Ice Cream Truck Owner Beats Rising Gas Prices, Product Shortage for Record Summer

When Good Humor announced a shortage of its popular Toasted Almond products earlier this summer, ice cream truck drivers expressed concern and frustration. But Butch Yamali says he decided to stand by his brand.

Yamali, who has owned his Carnival Ice Cream business in Plainview, N.Y. for nearly two decades, said he decided to continue selling Good Humor despite the shortage. And thanks to one of the hottest summers on record, it paid off.

He says his business is up 20% from last summer.

“I was worried about [the shortage],” Yamali said. “But I’ve bought from Good Humor for so many years, and they’ve been good to me, so I wanted to be good for them. I was very concerned about not having products.”

Yamali said he substituted with other products in his 35-fleet business, which he estimates serves several hundred thousand customers each summer.

The Toasted Almond product shortage wasn’t the only obstacle Yamali faced this summer. Rising gas prices and insurance costs threatened to cut into his bottom line as well.

“Insurance and gas prices are ridiculous,” he said.

But the economy also kept more people at home in the area, rather than going on vacations, Yamali said.

“It was keeping people on Long Island,” he said. “There were more people out on the streets, in the parks and at the pools and beaches. I don’t go into neighborhoods, I go to the parks.”

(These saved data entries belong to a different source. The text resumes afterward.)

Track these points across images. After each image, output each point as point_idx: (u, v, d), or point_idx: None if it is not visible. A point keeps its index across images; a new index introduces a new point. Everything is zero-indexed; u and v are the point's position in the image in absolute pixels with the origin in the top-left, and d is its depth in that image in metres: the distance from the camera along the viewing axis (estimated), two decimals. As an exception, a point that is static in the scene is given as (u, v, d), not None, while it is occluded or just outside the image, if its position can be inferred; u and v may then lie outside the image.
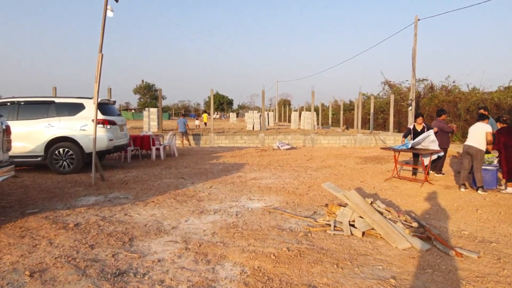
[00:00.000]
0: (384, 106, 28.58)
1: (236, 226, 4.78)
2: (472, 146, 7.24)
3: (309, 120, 27.13)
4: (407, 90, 27.27)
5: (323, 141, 18.78)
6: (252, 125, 26.75)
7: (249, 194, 6.80)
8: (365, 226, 4.40)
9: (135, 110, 74.58)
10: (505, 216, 5.43)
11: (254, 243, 4.13)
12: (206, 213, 5.45)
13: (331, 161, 11.73)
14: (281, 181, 8.15)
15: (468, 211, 5.71)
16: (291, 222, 5.01)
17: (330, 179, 8.52)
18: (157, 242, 4.17)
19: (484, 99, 20.27)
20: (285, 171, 9.69)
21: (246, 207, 5.85)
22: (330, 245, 4.06)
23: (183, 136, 17.51)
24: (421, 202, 6.32)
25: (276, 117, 50.48)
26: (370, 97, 24.73)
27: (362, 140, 18.98)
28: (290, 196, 6.71)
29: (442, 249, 3.92)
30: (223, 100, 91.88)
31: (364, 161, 11.88)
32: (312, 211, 5.61)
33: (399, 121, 25.86)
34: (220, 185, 7.61)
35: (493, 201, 6.34)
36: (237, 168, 10.02)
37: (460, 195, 6.89)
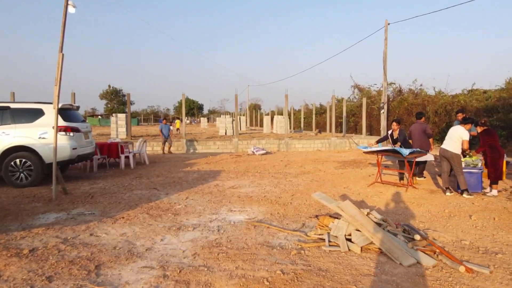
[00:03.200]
0: (355, 109, 28.85)
1: (220, 245, 4.25)
2: (447, 150, 7.10)
3: (282, 124, 26.91)
4: (376, 93, 27.69)
5: (298, 145, 18.53)
6: (224, 130, 26.18)
7: (230, 205, 6.28)
8: (364, 241, 4.00)
9: (101, 116, 71.90)
10: (500, 222, 5.22)
11: (243, 265, 3.62)
12: (184, 229, 4.88)
13: (309, 166, 11.40)
14: (261, 190, 7.68)
15: (461, 218, 5.47)
16: (279, 237, 4.54)
17: (312, 186, 8.14)
18: (129, 269, 3.57)
19: (451, 102, 20.76)
20: (264, 178, 9.24)
21: (227, 220, 5.33)
22: (329, 265, 3.62)
23: (165, 143, 16.44)
24: (412, 209, 6.04)
25: (247, 121, 50.10)
26: (342, 101, 24.84)
27: (337, 144, 18.90)
28: (273, 206, 6.25)
29: (450, 264, 3.58)
30: (193, 105, 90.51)
31: (343, 165, 11.63)
32: (301, 223, 5.17)
33: (371, 124, 26.12)
34: (197, 196, 7.03)
35: (482, 206, 6.15)
36: (213, 176, 9.46)
37: (447, 199, 6.68)
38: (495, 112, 17.45)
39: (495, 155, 7.02)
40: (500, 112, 17.21)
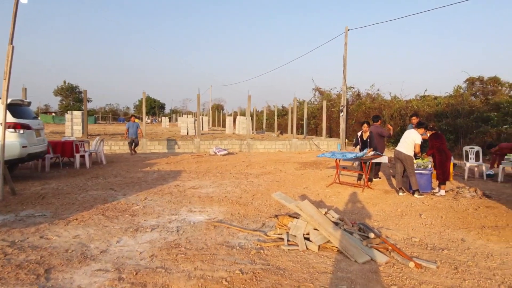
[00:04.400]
0: (316, 111, 29.52)
1: (179, 246, 4.18)
2: (401, 151, 7.47)
3: (244, 125, 26.98)
4: (336, 96, 28.53)
5: (260, 146, 18.66)
6: (186, 129, 25.81)
7: (190, 206, 6.20)
8: (321, 239, 4.11)
9: (56, 113, 68.37)
10: (446, 220, 5.55)
11: (202, 266, 3.59)
12: (142, 230, 4.76)
13: (270, 167, 11.52)
14: (222, 190, 7.66)
15: (412, 216, 5.76)
16: (239, 237, 4.55)
17: (272, 186, 8.24)
18: (82, 272, 3.42)
19: (405, 106, 21.81)
20: (225, 178, 9.22)
21: (187, 221, 5.26)
22: (287, 264, 3.68)
23: (132, 143, 15.11)
24: (367, 208, 6.27)
25: (210, 122, 49.72)
26: (304, 103, 25.33)
27: (298, 145, 19.23)
28: (234, 206, 6.25)
29: (401, 260, 3.76)
30: (154, 104, 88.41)
31: (303, 166, 11.86)
32: (261, 223, 5.21)
33: (330, 127, 26.83)
34: (156, 196, 6.88)
35: (431, 205, 6.52)
36: (173, 176, 9.30)
37: (400, 199, 7.01)
38: (444, 117, 18.54)
39: (443, 158, 7.47)
40: (448, 117, 18.31)
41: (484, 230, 5.04)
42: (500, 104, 16.99)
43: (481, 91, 20.99)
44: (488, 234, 4.89)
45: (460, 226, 5.25)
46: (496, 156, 10.31)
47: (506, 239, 4.70)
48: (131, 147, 15.20)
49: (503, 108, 16.47)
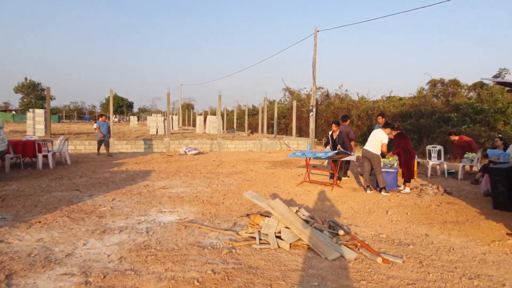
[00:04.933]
0: (286, 111, 29.83)
1: (148, 247, 4.10)
2: (369, 150, 7.69)
3: (215, 124, 26.84)
4: (306, 97, 28.95)
5: (230, 145, 18.62)
6: (155, 129, 25.31)
7: (160, 206, 6.09)
8: (292, 237, 4.15)
9: (16, 111, 65.05)
10: (411, 216, 5.77)
11: (173, 267, 3.54)
12: (110, 232, 4.62)
13: (241, 166, 11.52)
14: (193, 190, 7.58)
15: (379, 213, 5.94)
16: (211, 237, 4.52)
17: (244, 185, 8.24)
18: (45, 277, 3.28)
19: (372, 107, 22.48)
20: (196, 178, 9.12)
21: (157, 221, 5.16)
22: (259, 262, 3.69)
23: (101, 144, 14.37)
24: (337, 206, 6.41)
25: (180, 121, 49.06)
26: (274, 103, 25.51)
27: (268, 145, 19.34)
28: (205, 206, 6.20)
29: (369, 256, 3.87)
30: (122, 102, 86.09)
31: (274, 165, 11.94)
32: (232, 222, 5.20)
33: (300, 126, 27.20)
34: (125, 197, 6.71)
35: (397, 202, 6.75)
36: (143, 176, 9.10)
37: (368, 197, 7.21)
38: (408, 118, 19.26)
39: (408, 156, 7.75)
40: (412, 117, 19.04)
41: (446, 225, 5.27)
42: (460, 105, 17.87)
43: (442, 92, 21.96)
44: (450, 229, 5.12)
45: (424, 222, 5.47)
46: (457, 148, 10.89)
47: (466, 234, 4.94)
48: (100, 147, 14.53)
49: (462, 109, 17.33)
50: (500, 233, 4.98)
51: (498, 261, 3.97)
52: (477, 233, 4.97)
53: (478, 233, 4.95)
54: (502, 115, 16.31)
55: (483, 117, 16.56)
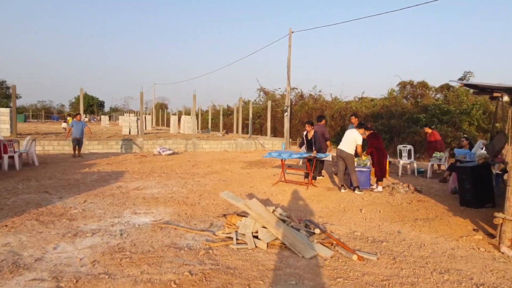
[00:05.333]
0: (261, 111, 29.94)
1: (123, 249, 4.00)
2: (343, 150, 7.84)
3: (190, 124, 26.56)
4: (281, 97, 29.17)
5: (205, 145, 18.48)
6: (128, 129, 24.75)
7: (134, 207, 5.96)
8: (270, 237, 4.17)
9: (-23, 110, 61.80)
10: (384, 214, 5.93)
11: (148, 269, 3.47)
12: (82, 235, 4.48)
13: (216, 166, 11.45)
14: (168, 190, 7.47)
15: (353, 212, 6.06)
16: (187, 238, 4.46)
17: (219, 185, 8.20)
18: (14, 283, 3.13)
19: (345, 107, 22.92)
20: (171, 178, 9.00)
21: (131, 223, 5.05)
22: (237, 263, 3.68)
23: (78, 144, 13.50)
24: (312, 205, 6.49)
25: (153, 121, 48.24)
26: (249, 103, 25.56)
27: (243, 145, 19.35)
28: (181, 206, 6.13)
29: (344, 254, 3.94)
30: (93, 101, 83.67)
31: (249, 165, 11.95)
32: (209, 223, 5.16)
33: (275, 126, 27.37)
34: (97, 199, 6.52)
35: (370, 200, 6.91)
36: (115, 177, 8.87)
37: (342, 196, 7.34)
38: (380, 118, 19.77)
39: (380, 156, 7.96)
40: (383, 118, 19.56)
41: (417, 222, 5.45)
42: (428, 106, 18.50)
43: (412, 94, 22.68)
44: (421, 226, 5.30)
45: (396, 219, 5.63)
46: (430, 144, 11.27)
47: (435, 230, 5.13)
48: (75, 147, 13.61)
49: (430, 110, 17.95)
50: (467, 229, 5.20)
51: (466, 255, 4.14)
52: (446, 229, 5.17)
53: (447, 229, 5.15)
54: (467, 116, 17.00)
55: (450, 118, 17.21)
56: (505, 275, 3.59)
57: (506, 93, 4.43)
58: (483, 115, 16.79)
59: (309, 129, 8.97)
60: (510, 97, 4.42)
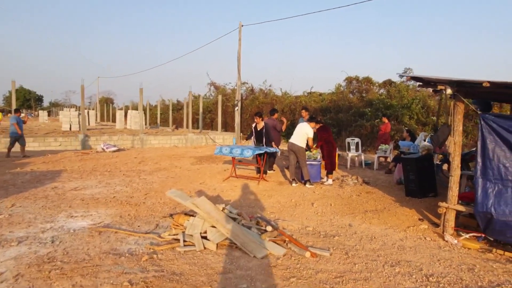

Yamali got his start years ago working at a food company that subcontracted ice cream trucks. He decided to purchase one himself and Carnival was born. His fleet has grown to as many as 50 trucks at one point in time, but he has since thinned down, as the ice cream business has dwindled in recent years.

“There are ice houses and ice cream stores popping up on every corner,” he said. “How many times can you have ice cream in one night?”

As for that extra money his business made this summer, Yamali said he is reinvesting it right back into Carnival.

“Next summer we will redo our fleet,” he said. “I will take the extra money and put it back into the business. I am hoping Good Humor gets its ice cream back.”